Stored data entries
:::::

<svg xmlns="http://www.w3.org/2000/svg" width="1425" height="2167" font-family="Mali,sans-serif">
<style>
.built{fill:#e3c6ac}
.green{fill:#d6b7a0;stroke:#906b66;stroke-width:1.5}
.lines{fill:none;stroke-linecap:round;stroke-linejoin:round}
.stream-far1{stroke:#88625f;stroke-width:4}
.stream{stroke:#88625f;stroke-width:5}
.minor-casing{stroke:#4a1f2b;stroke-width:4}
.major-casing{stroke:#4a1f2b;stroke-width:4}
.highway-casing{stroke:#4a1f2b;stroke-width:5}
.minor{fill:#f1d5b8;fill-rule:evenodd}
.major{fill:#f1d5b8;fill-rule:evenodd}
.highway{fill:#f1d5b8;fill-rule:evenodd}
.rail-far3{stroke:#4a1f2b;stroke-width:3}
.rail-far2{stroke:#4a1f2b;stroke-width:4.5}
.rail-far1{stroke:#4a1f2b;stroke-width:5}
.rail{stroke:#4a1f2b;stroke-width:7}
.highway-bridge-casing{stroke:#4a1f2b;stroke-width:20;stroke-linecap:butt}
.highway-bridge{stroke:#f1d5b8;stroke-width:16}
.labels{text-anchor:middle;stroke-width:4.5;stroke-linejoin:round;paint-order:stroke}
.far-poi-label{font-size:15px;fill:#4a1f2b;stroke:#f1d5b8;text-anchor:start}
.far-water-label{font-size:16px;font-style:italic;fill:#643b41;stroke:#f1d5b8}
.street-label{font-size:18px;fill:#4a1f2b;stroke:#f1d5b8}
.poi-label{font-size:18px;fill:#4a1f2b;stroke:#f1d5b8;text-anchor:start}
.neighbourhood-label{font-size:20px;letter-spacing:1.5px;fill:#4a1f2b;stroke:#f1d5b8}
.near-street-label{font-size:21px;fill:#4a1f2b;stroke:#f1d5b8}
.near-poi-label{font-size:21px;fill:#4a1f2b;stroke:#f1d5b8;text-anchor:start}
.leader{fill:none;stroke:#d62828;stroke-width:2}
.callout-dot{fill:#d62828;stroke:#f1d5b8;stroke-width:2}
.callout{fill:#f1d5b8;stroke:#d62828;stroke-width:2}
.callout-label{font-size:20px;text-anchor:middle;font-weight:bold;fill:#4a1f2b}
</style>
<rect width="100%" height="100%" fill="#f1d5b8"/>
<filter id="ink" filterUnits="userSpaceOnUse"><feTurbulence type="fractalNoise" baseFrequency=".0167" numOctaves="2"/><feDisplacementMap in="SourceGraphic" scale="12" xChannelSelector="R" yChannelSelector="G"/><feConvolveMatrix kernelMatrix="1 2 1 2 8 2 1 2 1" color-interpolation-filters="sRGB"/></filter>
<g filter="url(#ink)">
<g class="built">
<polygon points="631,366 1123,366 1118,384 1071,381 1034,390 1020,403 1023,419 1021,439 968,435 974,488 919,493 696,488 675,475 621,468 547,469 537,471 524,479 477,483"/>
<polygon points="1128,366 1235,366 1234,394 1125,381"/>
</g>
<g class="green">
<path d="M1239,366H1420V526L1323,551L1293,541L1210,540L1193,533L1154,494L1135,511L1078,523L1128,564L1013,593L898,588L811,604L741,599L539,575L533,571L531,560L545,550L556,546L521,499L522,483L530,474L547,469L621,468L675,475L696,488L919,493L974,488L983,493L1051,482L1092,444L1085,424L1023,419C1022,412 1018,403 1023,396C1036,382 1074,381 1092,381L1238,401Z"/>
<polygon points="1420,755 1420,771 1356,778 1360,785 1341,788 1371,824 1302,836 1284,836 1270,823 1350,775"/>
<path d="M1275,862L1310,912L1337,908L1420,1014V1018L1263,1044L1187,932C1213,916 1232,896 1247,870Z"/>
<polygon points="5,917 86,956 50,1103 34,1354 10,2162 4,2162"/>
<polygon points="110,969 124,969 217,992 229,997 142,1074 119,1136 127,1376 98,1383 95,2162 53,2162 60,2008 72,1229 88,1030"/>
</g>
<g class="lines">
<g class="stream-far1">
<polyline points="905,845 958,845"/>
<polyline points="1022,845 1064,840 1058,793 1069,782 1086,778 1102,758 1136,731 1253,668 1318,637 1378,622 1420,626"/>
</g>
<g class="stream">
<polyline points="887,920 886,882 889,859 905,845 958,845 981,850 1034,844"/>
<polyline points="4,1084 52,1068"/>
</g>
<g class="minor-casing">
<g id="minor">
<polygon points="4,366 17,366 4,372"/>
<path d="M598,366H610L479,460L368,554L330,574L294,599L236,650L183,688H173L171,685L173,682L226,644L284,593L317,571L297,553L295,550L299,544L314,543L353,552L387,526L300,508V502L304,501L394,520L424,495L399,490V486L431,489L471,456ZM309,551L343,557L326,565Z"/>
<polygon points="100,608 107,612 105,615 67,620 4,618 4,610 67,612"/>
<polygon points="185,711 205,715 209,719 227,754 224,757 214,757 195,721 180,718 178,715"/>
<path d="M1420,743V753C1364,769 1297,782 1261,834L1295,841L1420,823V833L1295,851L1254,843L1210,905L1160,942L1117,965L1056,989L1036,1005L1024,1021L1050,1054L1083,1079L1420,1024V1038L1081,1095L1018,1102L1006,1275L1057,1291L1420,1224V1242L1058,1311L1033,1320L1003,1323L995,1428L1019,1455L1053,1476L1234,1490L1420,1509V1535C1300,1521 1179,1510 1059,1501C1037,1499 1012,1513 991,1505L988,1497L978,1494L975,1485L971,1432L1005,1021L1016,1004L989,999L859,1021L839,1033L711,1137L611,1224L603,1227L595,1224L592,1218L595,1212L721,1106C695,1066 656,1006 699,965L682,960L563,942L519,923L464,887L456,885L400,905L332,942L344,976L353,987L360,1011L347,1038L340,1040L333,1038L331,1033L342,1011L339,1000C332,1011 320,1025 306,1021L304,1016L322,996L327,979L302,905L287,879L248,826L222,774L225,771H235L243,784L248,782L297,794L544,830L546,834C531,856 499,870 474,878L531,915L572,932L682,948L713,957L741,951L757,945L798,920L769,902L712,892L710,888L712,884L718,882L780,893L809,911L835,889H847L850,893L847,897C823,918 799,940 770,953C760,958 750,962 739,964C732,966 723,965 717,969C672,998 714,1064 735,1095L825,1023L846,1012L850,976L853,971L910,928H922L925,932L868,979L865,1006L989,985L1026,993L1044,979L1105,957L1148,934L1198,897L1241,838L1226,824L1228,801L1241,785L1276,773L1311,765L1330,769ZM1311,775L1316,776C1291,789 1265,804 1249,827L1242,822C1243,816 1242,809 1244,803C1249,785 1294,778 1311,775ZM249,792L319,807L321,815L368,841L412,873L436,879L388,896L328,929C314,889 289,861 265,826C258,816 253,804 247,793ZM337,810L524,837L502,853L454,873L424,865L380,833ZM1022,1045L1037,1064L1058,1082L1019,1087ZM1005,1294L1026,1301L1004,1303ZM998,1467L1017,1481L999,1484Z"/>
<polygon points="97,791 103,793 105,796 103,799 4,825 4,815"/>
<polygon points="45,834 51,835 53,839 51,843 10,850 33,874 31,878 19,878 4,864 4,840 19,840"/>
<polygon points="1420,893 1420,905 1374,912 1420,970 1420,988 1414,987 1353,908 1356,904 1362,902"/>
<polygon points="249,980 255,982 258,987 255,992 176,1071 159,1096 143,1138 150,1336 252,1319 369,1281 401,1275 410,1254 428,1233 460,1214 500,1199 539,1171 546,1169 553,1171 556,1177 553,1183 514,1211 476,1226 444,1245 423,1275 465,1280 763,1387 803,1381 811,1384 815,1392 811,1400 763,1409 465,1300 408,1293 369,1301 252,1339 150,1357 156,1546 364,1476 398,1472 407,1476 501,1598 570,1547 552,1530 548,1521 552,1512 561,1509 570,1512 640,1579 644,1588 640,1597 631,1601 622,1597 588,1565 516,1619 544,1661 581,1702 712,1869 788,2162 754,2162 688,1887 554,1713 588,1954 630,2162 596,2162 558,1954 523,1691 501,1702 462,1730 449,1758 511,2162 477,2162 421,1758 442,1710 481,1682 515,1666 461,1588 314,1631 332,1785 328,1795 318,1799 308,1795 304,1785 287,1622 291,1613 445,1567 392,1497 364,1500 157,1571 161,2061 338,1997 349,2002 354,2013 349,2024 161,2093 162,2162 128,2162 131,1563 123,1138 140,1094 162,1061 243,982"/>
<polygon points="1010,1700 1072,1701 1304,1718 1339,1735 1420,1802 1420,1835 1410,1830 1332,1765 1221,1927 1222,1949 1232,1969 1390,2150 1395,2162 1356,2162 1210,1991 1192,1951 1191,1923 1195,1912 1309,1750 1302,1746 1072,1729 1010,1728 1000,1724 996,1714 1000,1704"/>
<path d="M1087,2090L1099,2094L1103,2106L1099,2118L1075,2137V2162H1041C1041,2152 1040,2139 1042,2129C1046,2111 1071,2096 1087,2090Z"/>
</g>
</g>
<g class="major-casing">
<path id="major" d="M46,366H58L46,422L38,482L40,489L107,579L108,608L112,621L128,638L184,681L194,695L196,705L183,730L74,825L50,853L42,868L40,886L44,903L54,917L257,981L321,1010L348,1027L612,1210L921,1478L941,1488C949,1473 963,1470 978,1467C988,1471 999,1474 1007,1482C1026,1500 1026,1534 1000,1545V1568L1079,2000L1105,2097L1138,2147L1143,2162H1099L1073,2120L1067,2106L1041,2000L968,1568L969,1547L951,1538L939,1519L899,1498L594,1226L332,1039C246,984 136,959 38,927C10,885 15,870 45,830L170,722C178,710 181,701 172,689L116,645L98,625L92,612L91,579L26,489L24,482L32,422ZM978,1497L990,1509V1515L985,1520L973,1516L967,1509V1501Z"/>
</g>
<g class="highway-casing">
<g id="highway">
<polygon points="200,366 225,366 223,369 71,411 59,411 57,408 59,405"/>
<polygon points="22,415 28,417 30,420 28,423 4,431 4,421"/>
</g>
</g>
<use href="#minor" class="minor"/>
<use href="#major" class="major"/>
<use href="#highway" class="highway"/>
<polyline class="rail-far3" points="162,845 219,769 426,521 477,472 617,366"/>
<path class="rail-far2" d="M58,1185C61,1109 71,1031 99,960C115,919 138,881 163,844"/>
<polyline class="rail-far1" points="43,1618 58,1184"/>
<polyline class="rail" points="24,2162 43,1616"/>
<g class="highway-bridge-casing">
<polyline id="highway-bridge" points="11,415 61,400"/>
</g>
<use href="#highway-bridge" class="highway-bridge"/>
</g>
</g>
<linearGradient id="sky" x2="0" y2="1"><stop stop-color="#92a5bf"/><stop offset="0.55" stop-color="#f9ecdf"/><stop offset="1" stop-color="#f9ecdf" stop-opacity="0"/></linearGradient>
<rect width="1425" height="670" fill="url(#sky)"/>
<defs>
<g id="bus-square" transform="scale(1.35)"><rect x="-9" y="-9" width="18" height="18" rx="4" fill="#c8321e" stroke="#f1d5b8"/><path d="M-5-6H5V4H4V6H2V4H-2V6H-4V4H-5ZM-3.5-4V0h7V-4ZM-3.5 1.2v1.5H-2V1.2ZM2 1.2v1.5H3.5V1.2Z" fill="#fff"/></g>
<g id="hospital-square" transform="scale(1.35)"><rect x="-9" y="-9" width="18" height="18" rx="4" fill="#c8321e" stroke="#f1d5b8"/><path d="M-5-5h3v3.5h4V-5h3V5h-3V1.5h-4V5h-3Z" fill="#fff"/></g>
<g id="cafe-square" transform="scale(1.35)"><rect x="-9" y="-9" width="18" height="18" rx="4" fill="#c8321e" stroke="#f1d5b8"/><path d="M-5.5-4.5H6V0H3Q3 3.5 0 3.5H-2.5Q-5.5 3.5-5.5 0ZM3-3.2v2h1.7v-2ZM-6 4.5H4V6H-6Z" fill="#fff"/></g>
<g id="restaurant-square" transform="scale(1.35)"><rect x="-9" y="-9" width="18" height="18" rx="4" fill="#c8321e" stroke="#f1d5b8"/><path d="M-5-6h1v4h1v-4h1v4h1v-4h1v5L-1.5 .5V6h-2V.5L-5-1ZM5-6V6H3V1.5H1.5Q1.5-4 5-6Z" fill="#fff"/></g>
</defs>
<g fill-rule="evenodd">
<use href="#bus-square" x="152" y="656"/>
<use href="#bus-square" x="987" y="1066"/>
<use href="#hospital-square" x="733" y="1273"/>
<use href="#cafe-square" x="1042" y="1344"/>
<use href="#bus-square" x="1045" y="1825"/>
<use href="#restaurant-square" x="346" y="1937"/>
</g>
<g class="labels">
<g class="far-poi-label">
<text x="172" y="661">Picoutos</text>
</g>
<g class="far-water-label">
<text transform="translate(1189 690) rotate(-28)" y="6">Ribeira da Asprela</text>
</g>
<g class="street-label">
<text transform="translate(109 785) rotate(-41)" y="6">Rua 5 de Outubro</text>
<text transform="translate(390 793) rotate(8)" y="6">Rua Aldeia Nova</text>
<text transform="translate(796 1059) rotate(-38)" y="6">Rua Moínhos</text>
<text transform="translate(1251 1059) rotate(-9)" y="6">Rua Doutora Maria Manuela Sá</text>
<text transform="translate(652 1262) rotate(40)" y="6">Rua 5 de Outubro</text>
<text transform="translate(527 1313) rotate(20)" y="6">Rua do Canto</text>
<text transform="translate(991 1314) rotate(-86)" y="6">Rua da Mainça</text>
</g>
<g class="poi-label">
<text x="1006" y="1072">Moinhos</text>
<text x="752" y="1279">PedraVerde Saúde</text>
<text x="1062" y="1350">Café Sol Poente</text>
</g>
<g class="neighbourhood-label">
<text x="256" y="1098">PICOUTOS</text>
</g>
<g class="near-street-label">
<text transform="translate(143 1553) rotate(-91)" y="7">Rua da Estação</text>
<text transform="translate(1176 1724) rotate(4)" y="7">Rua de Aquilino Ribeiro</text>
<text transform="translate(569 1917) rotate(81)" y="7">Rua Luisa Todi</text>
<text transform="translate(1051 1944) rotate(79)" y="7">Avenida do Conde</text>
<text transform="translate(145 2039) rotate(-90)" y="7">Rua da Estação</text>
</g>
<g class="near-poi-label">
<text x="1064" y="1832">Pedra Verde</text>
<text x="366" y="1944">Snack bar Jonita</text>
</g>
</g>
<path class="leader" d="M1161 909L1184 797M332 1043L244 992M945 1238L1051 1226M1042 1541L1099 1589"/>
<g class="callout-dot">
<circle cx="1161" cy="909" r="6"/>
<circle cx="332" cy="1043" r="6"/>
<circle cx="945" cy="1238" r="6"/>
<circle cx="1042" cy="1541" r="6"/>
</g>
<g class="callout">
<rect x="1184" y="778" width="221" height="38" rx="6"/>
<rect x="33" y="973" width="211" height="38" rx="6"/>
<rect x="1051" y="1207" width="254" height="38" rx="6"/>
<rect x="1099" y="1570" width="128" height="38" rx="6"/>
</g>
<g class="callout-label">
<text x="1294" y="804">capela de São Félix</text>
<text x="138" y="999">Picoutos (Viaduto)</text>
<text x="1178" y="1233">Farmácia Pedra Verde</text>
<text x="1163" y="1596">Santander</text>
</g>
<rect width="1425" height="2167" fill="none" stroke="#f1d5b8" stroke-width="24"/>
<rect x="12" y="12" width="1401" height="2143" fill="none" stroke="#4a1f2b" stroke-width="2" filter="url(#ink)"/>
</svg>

:::::

Go through the data and copy every line that includes "evenodd".

.minor{fill:#f1d5b8;fill-rule:evenodd}
.major{fill:#f1d5b8;fill-rule:evenodd}
.highway{fill:#f1d5b8;fill-rule:evenodd}
<g fill-rule="evenodd">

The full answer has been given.